Task statement
Give the data below again exactly as it stands. Omit the pictures.

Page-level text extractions

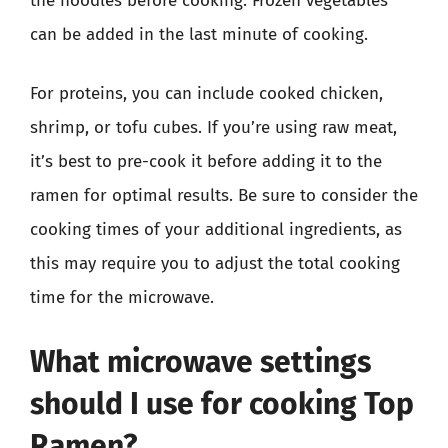
the noodles before cooking. Frozen vegetables
can be added in the last minute of cooking.
For proteins, you can include cooked chicken,
shrimp, or tofu cubes. If you’re using raw meat,
it’s best to pre-cook it before adding it to the
ramen for optimal results. Be sure to consider the
cooking times of your additional ingredients, as
this may require you to adjust the total cooking
time for the microwave.
What microwave settings
should I use for cooking Top
Ramen?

Exercise result
the noodles before cooking. Frozen vegetables
can be added in the last minute of cooking.
For proteins, you can include cooked chicken,
shrimp, or tofu cubes. If you’re using raw meat,
it’s best to pre-cook it before adding it to the
ramen for optimal results. Be sure to consider the
cooking times of your additional ingredients, as
this may require you to adjust the total cooking
time for the microwave.
What microwave settings
should I use for cooking Top
Ramen?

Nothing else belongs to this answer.